The exceptional heatwave gripping France has triggered an extraordinary political reversal on one of the country’s most contentious climate-related issues: air conditioning.
As temperatures reached record levels and more than half of France was placed under the highest heat alert, political leaders from across the spectrum have increasingly recognized air conditioning as a necessary response to extreme heat. Most striking, however, has been the dramatic shift among Green politicians, who for years treated air conditioning as environmentally harmful and emblematic of the wrong approach to climate adaptation.
With Tuesday, June 23rd, becoming the hottest day recorded in France since 1947, and Prime Minister Sébastien Lecornu announcing stronger mobilization of the healthcare system, many politicians who once opposed widespread air conditioning have found themselves confronted by the practical realities.
One of the notorious examples of this change came from Marine Tondelier, national secretary of the Green Party. She acknowledged what she described as a long-standing “taboo” surrounding air conditioning, while stressing that it should not become “a solution to everything.”
“The reality is that services such as schools and hospitals need to be equipped with air conditioning. There are places where we can no longer do without air conditioning,” she said during an appearance on LCI on June 20th. Those around Tondelier emphasized that there should be “no dogmatism and no anti-air-conditioning stance,” while maintaining that cooling systems should be viewed primarily as an emergency response.
Yet this newfound pragmatism stands in contrast to the political debate that unfolded only a year earlier.
During the severe heatwave of 2025, temperatures in parts of France approached or exceeded 40°C. Schools across the country were forced to close as classrooms became dangerously hot. At the time, politicians on the Right argued that cooling systems were becoming a necessity, pointing to the conditions faced by schoolchildren, patients, the elderly, and workers.
The response from much of the environmentalist Left was very different. Rather than supporting widespread installation of cooling systems, Green politicians attacked such proposals as environmentally misguided. The debate became heavily politicized, with air conditioning increasingly portrayed as a right-wing solution.

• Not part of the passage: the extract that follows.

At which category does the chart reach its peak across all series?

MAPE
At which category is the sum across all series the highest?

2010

Today, many of the same political figures who resisted calls for air conditioning now acknowledge that it is indispensable in schools, hospitals, and other public services. The willingness of Green politicians to embrace air conditioning today may reflect an acceptance of reality, but it also invites scrutiny over why similar arguments were rejected just a year ago when schools were closing, children were sitting in overheated classrooms, and political opponents were already calling for many of the same measures now being endorsed across the political spectrum.